If you're working in Python, know that there are APIs for most of the open source and cloud-based database solutions. For example, psycopg2 is the API for Postrgres and Ibm-db is the API for IBM's DB2 cloud-based database.

I'd recommend playing around with SQLite (sqlite3 package), which comes with the base Python distribution, to familiarize yourself with using databases in your applications. You can access and manipulate your database in a Jupyter Notebook using the appropriate API and pandas. Use the pandas.read_sql command to read the results of a SQL query into a pandas dataframe for further analysis.

For a graph database solution, Neo4j has multiple APIs for Python, try py2neo.

How to Choose?

With so many options, how do you choose? This section will help you pick the right one.

Budget

Consider both the cost of the software itself and the cost of configuring and maintaining the database.

Scalability

Unless you're dealing with *Big Data*, you won't need to worry about the database growing too large to fit on a single server. The only likely exception would be if attempting to store geospatial data within a relational database outside of ArcGIS. If you go with a cloud-based solution you can scale as much as you want, provided you can pay for it.

Graph databases and NOSQL solutions are more robust to changes in their schema, if you're worried about changes to the data that will be stored in your database overtime.

Hosting & Integration

If the database will be hosted and managed by the client or their website manager, your options will likely be limited to those that integrate with their existing systems. Work with them when selecting a database and during database design.

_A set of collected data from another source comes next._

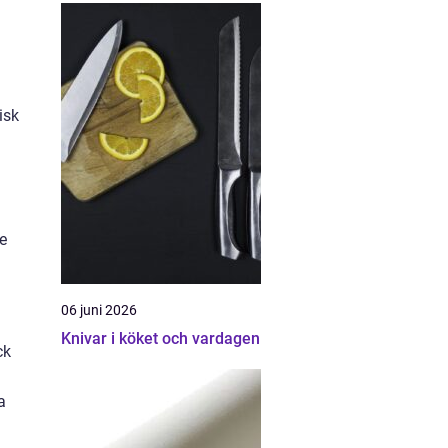
isk
e
06 juni 2026
Knivar i köket och vardagen
ck
a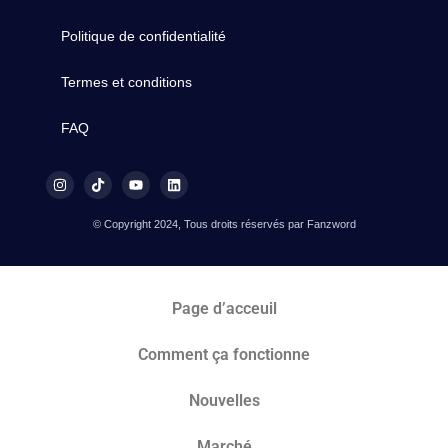
Politique de confidentialité
Termes et conditions
FAQ
© Copyright 2024, Tous droits réservés par Fanzword
Page d’acceuil
Comment ça fonctionne
Nouvelles
Marché​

In most other cases, the database will live on the client's local server (unless you picked a cloud-based alternative).

Maintenance & Support

Who will maintain the database over time? If it's the client, make sure they are comfortable with the solution.

Who will provide support if something crashes or the client needs a new type of report developed? If it's you, make sure you are comfortable with the solution.

Keep in mind that paying a contractor to set up a cool web-based database and interface will likely require paying a contractor to maintain that database and interface periodically over time.

Graph Databases

A graph database stores data in a graph, which is not the 'graph' with a x- and y-axis, but rather a collection of nodes (sometimes called vertices) and relationships (sometimes called edges). Instead of a table of products, orders, and customers; each would be represented as a node and relationships would be defined to connect products to orders and orders to customers. Graph databases are more flexible than relational databases, and because relationships are stored directly in the database, they can be more performant for evaluating relationships specifically.

graph-databases

NOSQL

NOSQL (Not Only SQL) databases store disconnected and unstructured data through a variety of strategies. Some definitions of NOSQL include graph databases because graph databases do not use SQL. NOSQL encompasses a large variety of database technologies that might suit your needs if a relational or graph database do not suffice. Here is how the same order data might be represented in a NOSQL database.

nosql

Final Thoughts

Setting up a database is a big step in the maturation of any data-driven program. The right database solution will keep your data safe and secure while also providing access to the data for analysis and reporting. When choosing a database, the best strategy is to keep it as simple as possible.

Important! If you've decided that you're not the right person to decide which database to use, that's ok. While someone with more technical experience will be better able to select the right database solution, they may not know enough about your program to design the database and the forms, queries and reports you need. You're the expert on your program, stay involved in the process to make sure the final solution meets your needs!


little-bobby-tables